─── RECORDS FOR THIS EXERCISE
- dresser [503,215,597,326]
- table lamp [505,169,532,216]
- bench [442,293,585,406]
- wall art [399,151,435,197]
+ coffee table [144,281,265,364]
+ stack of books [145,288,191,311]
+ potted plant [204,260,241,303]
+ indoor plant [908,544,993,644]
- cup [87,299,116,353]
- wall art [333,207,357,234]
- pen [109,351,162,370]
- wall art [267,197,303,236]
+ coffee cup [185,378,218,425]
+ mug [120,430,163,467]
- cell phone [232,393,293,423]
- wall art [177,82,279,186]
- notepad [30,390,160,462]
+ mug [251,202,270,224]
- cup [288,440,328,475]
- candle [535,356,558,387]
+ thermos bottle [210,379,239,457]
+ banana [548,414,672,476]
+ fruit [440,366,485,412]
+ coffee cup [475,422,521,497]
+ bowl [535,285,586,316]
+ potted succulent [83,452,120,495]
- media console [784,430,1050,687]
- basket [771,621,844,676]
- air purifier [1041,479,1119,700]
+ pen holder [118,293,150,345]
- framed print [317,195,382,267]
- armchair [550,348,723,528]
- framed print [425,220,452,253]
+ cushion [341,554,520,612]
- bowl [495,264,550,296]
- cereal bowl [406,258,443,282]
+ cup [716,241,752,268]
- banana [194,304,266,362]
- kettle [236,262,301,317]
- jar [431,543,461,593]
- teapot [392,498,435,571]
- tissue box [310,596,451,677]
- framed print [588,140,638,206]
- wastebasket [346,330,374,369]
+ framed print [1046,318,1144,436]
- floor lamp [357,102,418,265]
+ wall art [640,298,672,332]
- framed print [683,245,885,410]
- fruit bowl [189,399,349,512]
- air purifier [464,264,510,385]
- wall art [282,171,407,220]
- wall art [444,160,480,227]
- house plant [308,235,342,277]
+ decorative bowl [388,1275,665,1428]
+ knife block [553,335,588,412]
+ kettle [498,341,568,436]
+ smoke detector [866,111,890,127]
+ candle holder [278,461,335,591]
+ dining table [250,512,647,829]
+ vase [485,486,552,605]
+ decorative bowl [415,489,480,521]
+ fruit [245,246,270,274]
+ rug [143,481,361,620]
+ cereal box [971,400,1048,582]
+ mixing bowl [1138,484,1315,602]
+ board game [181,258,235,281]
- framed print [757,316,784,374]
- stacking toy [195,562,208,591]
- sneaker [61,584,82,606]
──────
### WORK INSTRUCTIONS
Return every line of the material word for word.

### EXPECTED OUTPUT
- dresser [503,215,597,326]
- table lamp [505,169,532,216]
- bench [442,293,585,406]
- wall art [399,151,435,197]
+ coffee table [144,281,265,364]
+ stack of books [145,288,191,311]
+ potted plant [204,260,241,303]
+ indoor plant [908,544,993,644]
- cup [87,299,116,353]
- wall art [333,207,357,234]
- pen [109,351,162,370]
- wall art [267,197,303,236]
+ coffee cup [185,378,218,425]
+ mug [120,430,163,467]
- cell phone [232,393,293,423]
- wall art [177,82,279,186]
- notepad [30,390,160,462]
+ mug [251,202,270,224]
- cup [288,440,328,475]
- candle [535,356,558,387]
+ thermos bottle [210,379,239,457]
+ banana [548,414,672,476]
+ fruit [440,366,485,412]
+ coffee cup [475,422,521,497]
+ bowl [535,285,586,316]
+ potted succulent [83,452,120,495]
- media console [784,430,1050,687]
- basket [771,621,844,676]
- air purifier [1041,479,1119,700]
+ pen holder [118,293,150,345]
- framed print [317,195,382,267]
- armchair [550,348,723,528]
- framed print [425,220,452,253]
+ cushion [341,554,520,612]
- bowl [495,264,550,296]
- cereal bowl [406,258,443,282]
+ cup [716,241,752,268]
- banana [194,304,266,362]
- kettle [236,262,301,317]
- jar [431,543,461,593]
- teapot [392,498,435,571]
- tissue box [310,596,451,677]
- framed print [588,140,638,206]
- wastebasket [346,330,374,369]
+ framed print [1046,318,1144,436]
- floor lamp [357,102,418,265]
+ wall art [640,298,672,332]
- framed print [683,245,885,410]
- fruit bowl [189,399,349,512]
- air purifier [464,264,510,385]
- wall art [282,171,407,220]
- wall art [444,160,480,227]
- house plant [308,235,342,277]
+ decorative bowl [388,1275,665,1428]
+ knife block [553,335,588,412]
+ kettle [498,341,568,436]
+ smoke detector [866,111,890,127]
+ candle holder [278,461,335,591]
+ dining table [250,512,647,829]
+ vase [485,486,552,605]
+ decorative bowl [415,489,480,521]
+ fruit [245,246,270,274]
+ rug [143,481,361,620]
+ cereal box [971,400,1048,582]
+ mixing bowl [1138,484,1315,602]
+ board game [181,258,235,281]
- framed print [757,316,784,374]
- stacking toy [195,562,208,591]
- sneaker [61,584,82,606]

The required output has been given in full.